To już piąty krążek, nie licząc
nagranego na nowo debiutu, od czasu powrotu Sacred Oath do grania.
Niestety żadnemu z nich nie udało się dobić do poziomu
legendarnego „A Crystal Vision”, jednak prezentowały one dość
wysoki poziom. Poprzedniego materiału kwartetu z Connecticut
„Fallen” nie dane było mi usłyszeć, więc może dlatego ich
nowe dziecko wzbudziło we mnie spore kontrowersje. O ile możemy
stwierdzić, że „Ravensong” jest „amerykańska” jeśli
chodzi o klimat i samą muzykę to z amerykańskim power metalem ma
już niewiele wspólnego.
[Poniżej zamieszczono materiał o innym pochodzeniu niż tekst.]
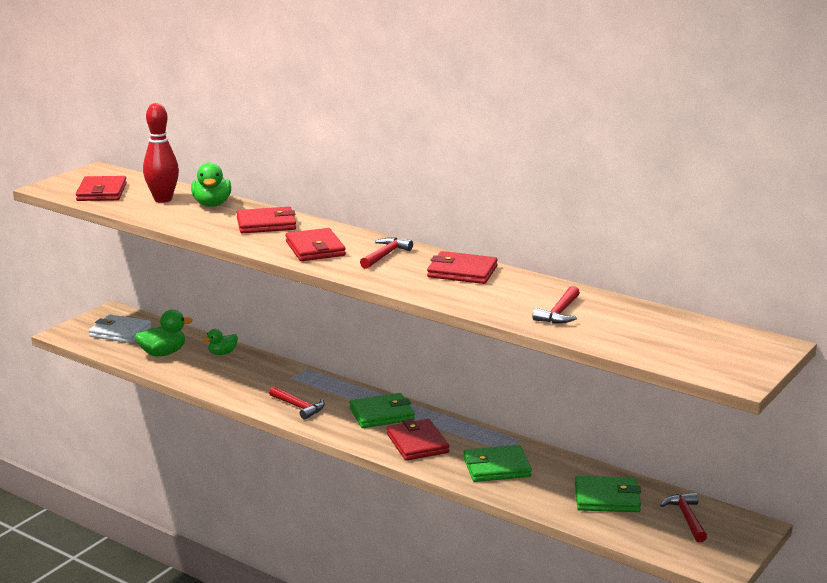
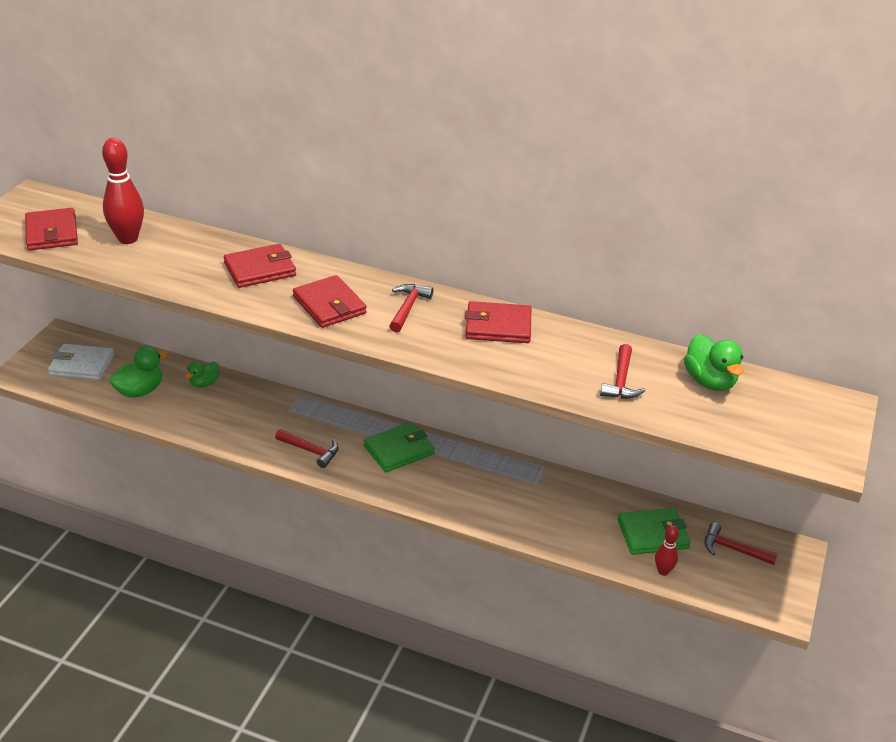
camera: 15 degrees left, 15 degrees up
green duck [191,163,231,207] -> green duck moved to [684,334,744,391]
red wallet [387,419,449,461] -> none
green wallet [463,445,532,482] -> none
red hammer [660,492,707,542] -> red hammer turned 45 degrees counterclockwise [705,522,778,565]
none -> red bowling pin [655,525,679,576]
Szybkości za wiele tu nie uświadczymy,
choć oczywiście przyspieszenia też się pojawiają. Natomiast
sporo tym razem w tych dźwiękach hard rocka i groove co słychać
momentami nawet w takim trochę nonszalanckim sposobie śpiewania
Rob'a. Z jednej strony dużo ciężkich riffów, a z drugiej sporo
spokojnych fragmentów. Momentami pojawia się też klawisz robiący
za tło, ale na szczęście użyty jest bardzo oszczędnie i nie
przeszkadza w odbiorze. Z pozytywnych rzeczy muszę wymienić przede
wszystkim znakomite sola, które naprawdę robią dobrą robotę i
ubarwiają chyba każdy numer. Poza tym jest też dużo naprawdę
niebanalnych melodii, a zdecydowana większość utworów ma swoją
tożsamość. Wyróżnić mogę też kilka numerów takich jak
otwierający program „Death Kills”, który podobałby mi się
jeszcze bardziej gdyby nie baaardzo średnie zwrotki. Oprócz tego
mój ulubiony „So Cold” ze świetnymi melodiami. Oba należą do
najszybszych na płycie i może stąd moja sympatia. Pozostałe wałki
zawierają zarówno ciekawe momenty jak i te zupełnie nijakie. I
teraz przejdźmy do negatywów. Dla mnie będzie to zdecydowanie
ilość wypełniaczy na płycie, nie najlepsze brzmienie oraz
nowoczesny charakter tej muzyki. Nowoczesny oczywiście w stosunku do
starszych materiałów. Słychać, że zespół ewidentnie zmierza w
tym kierunku i co raz bardziej oddala się od swoich korzeni. Mam
nadzieję, że nie odpłyną za daleko. „Ravensong” to nawet
niezły album i jak już się go włączy to słucha się całkiem
ok, ale nie ma się za bardzo ochoty do niego wracać. Jeśli wydadzą
w przyszłości kolejny krążek do pewnie i tak go przesłucham,
jednak z wypiekami oczekiwać go nie będę.